I love your routine and its good to hear you are feeling great.

(Diana) #1822

Apologies for the delayed response. I was having issues with the site for a few days getting an error message and then it was my birthday weekend. So I was planning on having some veggies and pimento cheese so figured I’d postpone the full carnivore. The reason I say I dabble is because I’m worried about cutting all the fiber since I do have IBS. I’ve finally gotten in a good place and thus next to the meat generally I’ll have either a cup or so of cauliflower, broccoli or spinach. Again all super low carb but I’m cognizant then it doesn’t make me zero carb.

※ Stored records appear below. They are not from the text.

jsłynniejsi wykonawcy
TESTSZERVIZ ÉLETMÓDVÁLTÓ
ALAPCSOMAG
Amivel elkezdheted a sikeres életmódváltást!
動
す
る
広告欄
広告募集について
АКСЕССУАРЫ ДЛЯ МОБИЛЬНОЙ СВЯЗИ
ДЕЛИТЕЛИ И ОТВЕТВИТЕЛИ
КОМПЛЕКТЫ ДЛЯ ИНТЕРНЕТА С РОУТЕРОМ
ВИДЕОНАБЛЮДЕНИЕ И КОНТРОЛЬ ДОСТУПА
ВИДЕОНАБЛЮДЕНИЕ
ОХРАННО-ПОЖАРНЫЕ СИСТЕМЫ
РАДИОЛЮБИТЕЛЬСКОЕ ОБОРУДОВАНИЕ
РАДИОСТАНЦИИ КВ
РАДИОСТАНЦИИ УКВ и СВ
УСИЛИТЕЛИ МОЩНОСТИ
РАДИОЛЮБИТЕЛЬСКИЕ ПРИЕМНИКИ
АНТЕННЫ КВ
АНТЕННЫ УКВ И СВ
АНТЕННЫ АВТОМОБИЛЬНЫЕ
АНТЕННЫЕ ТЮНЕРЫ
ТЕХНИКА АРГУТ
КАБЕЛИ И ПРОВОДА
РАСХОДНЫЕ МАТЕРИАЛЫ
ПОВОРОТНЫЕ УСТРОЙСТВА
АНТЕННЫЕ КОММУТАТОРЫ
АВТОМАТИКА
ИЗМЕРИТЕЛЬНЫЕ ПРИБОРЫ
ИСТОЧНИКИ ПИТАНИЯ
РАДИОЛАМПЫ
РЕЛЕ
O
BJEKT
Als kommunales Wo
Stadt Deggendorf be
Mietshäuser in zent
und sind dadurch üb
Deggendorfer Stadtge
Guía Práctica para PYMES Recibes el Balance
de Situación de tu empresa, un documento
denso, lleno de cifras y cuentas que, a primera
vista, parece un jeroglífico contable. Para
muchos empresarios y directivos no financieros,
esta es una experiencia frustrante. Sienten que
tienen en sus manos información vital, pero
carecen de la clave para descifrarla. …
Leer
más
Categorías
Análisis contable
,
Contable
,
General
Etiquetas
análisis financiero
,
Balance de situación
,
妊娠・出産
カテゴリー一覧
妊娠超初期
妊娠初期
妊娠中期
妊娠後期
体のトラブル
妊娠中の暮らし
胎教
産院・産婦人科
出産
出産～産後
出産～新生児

Now that the festivities are over. I’m going back to almost zero carb. Will focus on the fattier meats. Generally I would say I eat about a pound of meat but I notice that when it’s steak I do feel hungry. Whereas the pork I feel full. I guess I’m relying on things I’ve read that pork is inflammatory but as you said I have to figure out what works for my body and for me it may not be inflammatory. I also get worried if I’m getting the right nutrients as everything I see being posted on carnivore threads notes that we need more red meat on this diet to get the right nutrients. Another reason I add just a bit of veg.


Hi @Finishingtouches ,
I realize that I’m jumping into your conversation not knowing the whole background but you may just find that fiber could be part of, or “the”, problem.
If you get a chance check out Dr. Paul Mason. He has some talks up on youtube looking into fiber. It’s well worth checking out.

(Vic) #1824

Couple questions, Not carnivore but I am a meat leaning ketor looking into Carnivor info

1 is dairy a no go on carnivor I mean cheese and butter mainly

2 you said beef and chicken bad was that sarcasm ( seems like it might be not sure) or did you mean that

3 You said carbs in meat/ seafood, I do know some shellfish have carb but is there carbs in meat,( I mean other then deli meats)

4 you mentioned about water to close to meals I have not heard this before what is this about, should I not drink water near a meal


How to add more satiety. I found that having a large mug of salty, beef bone broth adds to the overall satiety of a beef steak meal. You can drink it before, during or after. About 300ml.

The bone broth from simmering beef bones with salt for a long time to get a gelatinous broth with a fat cap on top when it is jarred and refrigerated. There is some fat. But not the same as adding tallow or butter. There is quite a lot of collagen, and I wonder, if that is what creates the satiety?